Alison Cornyn is a Brooklyn and Hudson Valley-based interdisciplinary artist, activist and educator. She is a founding partner and the Creative Director of Picture Projects Studio Cornyn is also the Creative Director of the Guantanamo Public Memory Project and States of Incarceration. She was a TED Resident in 2017 and gave a TED Talk that was released in November 2017. In addition, Cornyn teaches at SVA, in the Design for Social Innovation MFA program. She has also taught at Parsons The New School's Humanities Action Lab and New York University Tisch School of the Arts Interactive Telecommunications Program. Her work revolves around combining traditional media and modern technology to foster dialogue concerning social justice issues, especially around the criminal justice system. Cornyn serves on the board of the New York City Municipal Archives and Library. She and her partner, Gilles Peress, live in Brooklyn with their three children.

Over the course of her career, Cornyn has created many exhibitions, web platforms, films, and physical installations that focus on modern social justice issues. Cornyn has received multiple grants and awards for her work in social justice and media, including a Peabody Award.

==Education==
Cornyn received her bachelor's in Fine Arts and Art History at Connecticut College. She also received a Master of Fine Arts degree at Hunter College as well as a Master of Professional Studies at NYU's Tisch School of the Arts in the Interactive Telecommunications Program (ITP). She then went on to complete the Whitney Museum's Independent Study Program (ISP) in New York City.

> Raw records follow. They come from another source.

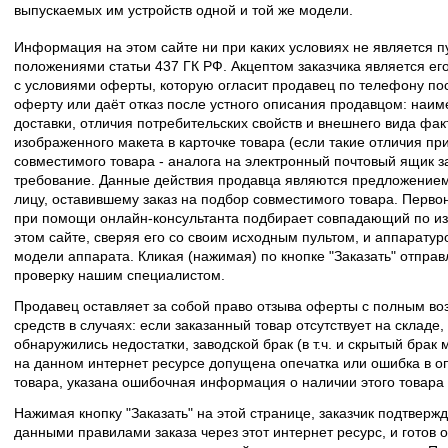
выпускаемых им устройств одной и той же модели.
Информация на этом сайте ни при каких условиях не является 
положениями статьи 437 ГК РФ. Акцептом заказчика является его
с условиями оферты, которую огласит продавец по телефону пос
оферту или даёт отказ после устного описания продавцом: наим
доставки, отличия потребительских свойств и внешнего вида фак
изображенного макета в карточке товара (если такие отличия пр
совместимого товара - аналога на электронный почтовый ящик з
требование. Данные действия продавца являются предложение
лицу, оставившему заказ на подбор совместимого товара. Перво
при помощи онлайн-консультанта подбирает совпадающий по из
этом сайте, сверяя его со своим исходным пультом, и аппаратур
модели аппарата. Кликая (нажимая) по кнопке "Заказать" отпра
проверку нашим специалистом.
Продавец оставляет за собой право отзыва оферты с полным во
средств в случаях: если заказанный товар отсутствует на складе
обнаружились недостатки, заводской брак (в т.ч. и скрытый брак
на данном интернет ресурсе допущена опечатка или ошибка в оп
товара, указана ошибочная информация о наличии этого товара
Нажимая кнопку "Заказать" на этой странице, заказчик подтвержд
данными правилами заказа через этот интернет ресурс, и готов о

==Exhibitions, web platforms and films==
Cornyn's projects have been showcased at exhibitions and film festivals around the world as well as on the web. Her projects include Incorrigibles, the Sonic Memorial Project, and 360 Degrees- Perspectives on the U.S. Criminal Justice System,, which is a web documentary that examines incarceration from multiple perspectives. Another one of her works is The Sand Counting Lab, which was a large-scale project focused on counting over two million grains of sand in an effort to represent the number of people incarcerated in the United States. Incorrigibles is a long-term project about the history of young women's incarceration. Short films in collaboration with Heather Greer include 'The Halfway Between All This' which premiered at The Calgary International Film Festival and screened at The Big Apple Film Festival in NYC and Venezia Shorts where it won "Best Experimental Short". The documentary short, "Hilda O. vs. The State of New York," premiered at the Raindance Film Festival in London. and won 'Best Documentary' in the New York State Film Festival in Albany.

==Awards and grants==
Cornyn has received several awards for her work. Among these was the first Peabody Award to go to a web documentary, the 62nd Annual Peabody Award. She has also been awarded with the Gracie Allen Award for Women in Media and a Webby Award for net.art.

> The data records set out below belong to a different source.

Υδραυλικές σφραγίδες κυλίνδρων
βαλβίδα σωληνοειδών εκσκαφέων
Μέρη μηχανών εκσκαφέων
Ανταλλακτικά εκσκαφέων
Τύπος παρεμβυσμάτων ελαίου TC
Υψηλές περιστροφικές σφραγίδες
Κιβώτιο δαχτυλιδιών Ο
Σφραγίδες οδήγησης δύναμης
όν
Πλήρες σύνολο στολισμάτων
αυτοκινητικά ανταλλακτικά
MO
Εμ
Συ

Cornyn's has also received several grants and fellowships throughout her career. Among these was a National Endowment for the Humanities grant, a grant from the Creative Capital Foundation, a fellowship from the New York Foundation for the Arts and grants from the New York State Council on the Arts (NYSCA). She was a grant recipient in the inaugural round of New York City's groundbreaking "Made in NY" Women's Film, TV & Theatre Fund from the Mayor's Office of Film, Theatre & Broadcasting. Her project Incorrigibles has received Post-Incarceration Humanities Partnership (PIHP) grants from Humanities New York and the Andrew W. Mellon Foundation PIHP is a cohort-based program that supports organizations that incorporate the humanities into their work of serving formerly incarcerated individuals and their families.